AI agents hold the potential to revolutionize scientific productivity by automating literature reviews, replicating experiments, analyzing data, and even proposing new directions of inquiry; indeed, there are now many such agents, ranging from general-purpose "deep research" systems to specialized science-specific agents, such as AI Scientist and AIGS. Rigorous evaluation of these agents is critical for progress. Yet existing benchmarks fall short on several fronts: they often (1) lack reproducible agent tools necessary for a controlled comparison of core agentic capabilities; (2) do not account for confounding variables such as model cost and tool access; (3) do not provide standardized interfaces for quick agent prototyping and evaluation; (4) fail to provide holistic, product-informed measures of real-world use cases such as science research; and (5) lack comprehensive baseline agents necessary to identify true advances.
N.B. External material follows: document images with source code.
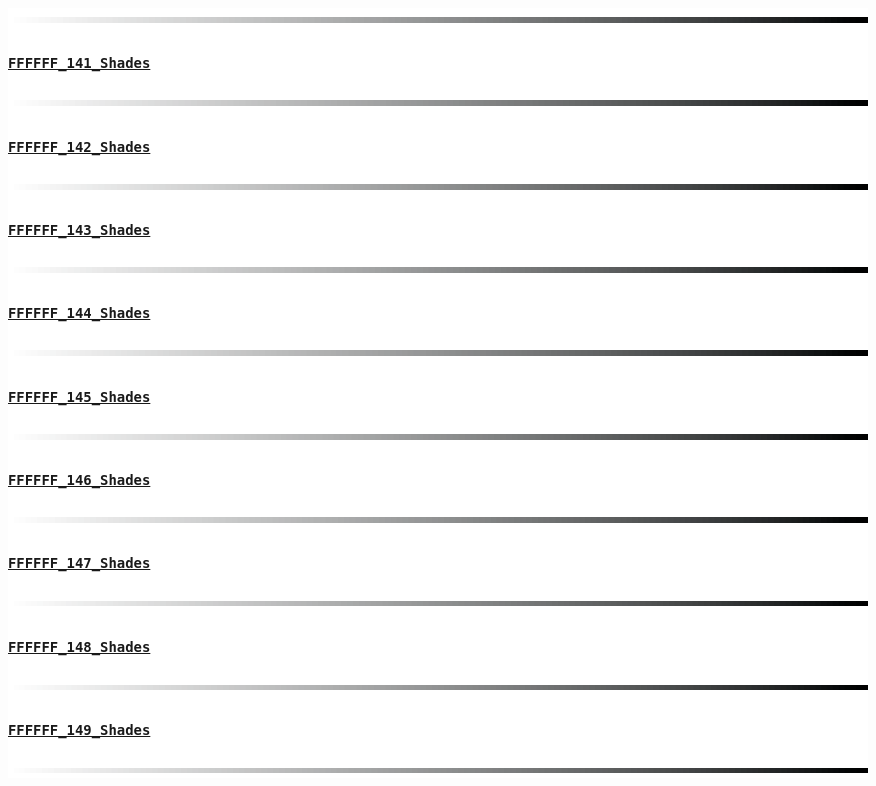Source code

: [ ![FFFFFF_140_Shades.png](FFFFFF_140_Shades.png) ](FFFFFF_140_Shades.png)

### [`FFFFFF_141_Shades`](FFFFFF_141_Shades.hexplt)

[ ![FFFFFF_141_Shades.png](FFFFFF_141_Shades.png) ](FFFFFF_141_Shades.png)

### [`FFFFFF_142_Shades`](FFFFFF_142_Shades.hexplt)

[ ![FFFFFF_142_Shades.png](FFFFFF_142_Shades.png) ](FFFFFF_142_Shades.png)

### [`FFFFFF_143_Shades`](FFFFFF_143_Shades.hexplt)

[ ![FFFFFF_143_Shades.png](FFFFFF_143_Shades.png) ](FFFFFF_143_Shades.png)

### [`FFFFFF_144_Shades`](FFFFFF_144_Shades.hexplt)

[ ![FFFFFF_144_Shades.png](FFFFFF_144_Shades.png) ](FFFFFF_144_Shades.png)

### [`FFFFFF_145_Shades`](FFFFFF_145_Shades.hexplt)

[ ![FFFFFF_145_Shades.png](FFFFFF_145_Shades.png) ](FFFFFF_145_Shades.png)

### [`FFFFFF_146_Shades`](FFFFFF_146_Shades.hexplt)

[ ![FFFFFF_146_Shades.png](FFFFFF_146_Shades.png) ](FFFFFF_146_Shades.png)

### [`FFFFFF_147_Shades`](FFFFFF_147_Shades.hexplt)

[ ![FFFFFF_147_Shades.png](FFFFFF_147_Shades.png) ](FFFFFF_147_Shades.png)

### [`FFFFFF_148_Shades`](FFFFFF_148_Shades.hexplt)

[ ![FFFFFF_148_Shades.png](FFFFFF_148_Shades.png) ](FFFFFF_148_Shades.png)

### [`FFFFFF_149_Shades`](FFFFFF_149_Shades.hexplt)

[ ![FFFFFF_149_Shades.png](FFFFFF_149_Shades.png) ](FFFFFF_149_Shades.png)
In response, we define principles and tooling for more rigorously benchmarking agents. Using these, we present AstaBench, a suite that provides a holistic measure of agentic ability to perform scientific research, comprising 2400+ problems spanning the entire scientific discovery process and multiple scientific domains, and including many problems inspired by actual user requests to deployed Asta agents. Our suite comes with the first scientific research environment with production-grade search tools that enable controlled, reproducible evaluation, better accounting for confounders. Alongside, we provide a comprehensive suite of nine science-optimized classes of Asta agents and numerous baselines. Our extensive evaluation of 57 agents across 22 agent classes reveals several interesting findings, most importantly that despite meaningful progress on certain individual aspects, AI remains far from solving the challenge of science research assistance.
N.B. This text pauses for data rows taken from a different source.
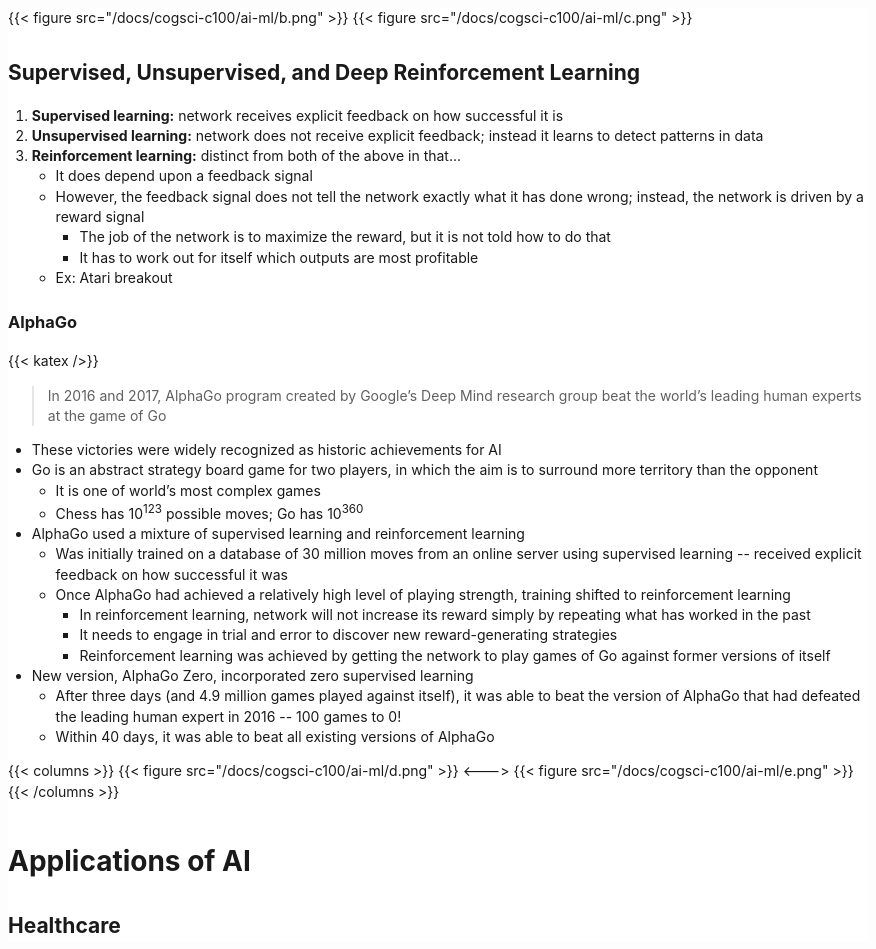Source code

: {{< figure  src="/docs/cogsci-c100/ai-ml/b.png" >}}
{{< figure  src="/docs/cogsci-c100/ai-ml/c.png" >}}


## Supervised, Unsupervised, and Deep Reinforcement Learning

1. **Supervised learning:** network receives explicit feedback on how successful it is
2. **Unsupervised learning:** network does not receive explicit feedback; instead it learns to detect patterns in data
3. **Reinforcement learning:** distinct from both of the above in that...
    - It does depend upon a feedback signal
    - However, the feedback signal does not tell the network exactly what it has done wrong; instead, the network is driven by a reward signal
        - The job of the network is to maximize the reward, but it is not told how to do that
        - It has to work out for itself which outputs are most profitable
    - Ex: Atari breakout

### AlphaGo
{{< katex />}}

> In 2016 and 2017, AlphaGo program created by Google’s Deep Mind research group beat the world’s leading human experts at the game of Go
- These victories were widely recognized as historic achievements for AI
- Go is an abstract strategy board game for two players, in which the aim is to surround more territory than the opponent
    - It is one of world’s most complex games
    - Chess has $10^{123}$ possible moves; Go has $10^{360}$
- AlphaGo used a mixture of supervised learning and reinforcement learning
    - Was initially trained on a database of 30 million moves from an online server using supervised learning -- received explicit feedback on how successful it was
    - Once AlphaGo had achieved a relatively high level of playing strength, training shifted to reinforcement learning
        - In reinforcement learning, network will not increase its reward simply by repeating what has worked in the past
        - It needs to engage in trial and error to discover new reward-generating strategies
        - Reinforcement learning was achieved by getting the network to play games of Go against former versions of itself
- New version, AlphaGo Zero, incorporated zero supervised learning
    - After three days (and 4.9 million games played against itself), it was able to beat the version of AlphaGo that had defeated the leading human expert in 2016 -- 100 games to 0!
    - Within 40 days, it was able to beat all existing versions of AlphaGo

{{< columns >}}
{{< figure  src="/docs/cogsci-c100/ai-ml/d.png" >}}
<--->
{{< figure  src="/docs/cogsci-c100/ai-ml/e.png" >}}
{{< /columns >}}


# Applications of AI
## Healthcare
Fri 24 April 12:15 - 12:25 PDT

MedAgentGym: A Scalable Agentic Training Environment for Code-Centric Reasoning in Biomedical Data Science

Ran Xu ⋅ Yuchen Zhuang ⋅ Yishan Zhong ⋅ Yue Yu ⋅ Zifeng Wang ⋅ Xiangru Tang ⋅ Hang Wu ⋅ May Dongmei Wang ⋅ Peifeng Ruan ⋅ Donghan Yang ⋅ Tao Wang ⋅ Guanghua Xiao ⋅ Xin Liu ⋅ Carl Yang ⋅ Yang Xie ⋅ Wenqi Shi

We introduce MedAgentGym, a scalable and interactive training environment designed to enhance coding-based biomedical reasoning capabilities in large language model (LLM) agents. MedAgentGym comprises 72,413 task instances across 129 categories derived from 12 authentic real-world biomedical scenarios. Tasks are encapsulated within executable sandbox environments, each featuring detailed task specifications, interactive feedback mechanisms, verifiable ground truth annotations, and scalable training trajectory generation. Extensive benchmarking of 29 LLMs reveals substantial performance disparities in biomedical data science between commercial and open-source LLMs. Leveraging efficient multi-threaded and multi-turn trajectory sampling in MedAgentGym, Med-Copilot achieves performance gains of +43.02% and +45.28% from offline and online reinforcement learning, respectively, demonstrating MedAgentGym as an effective training ground while establishing itself as a cost-effective, privacy-preserving alternative competitive with proprietary LLMs (gpt-4o). By offering a unified execution environment with a comprehensive benchmark and accessible, extensible training resources, MedAgentGym delivers an integrated platform to develop LLM-based coding assistants for advanced biomedical data science.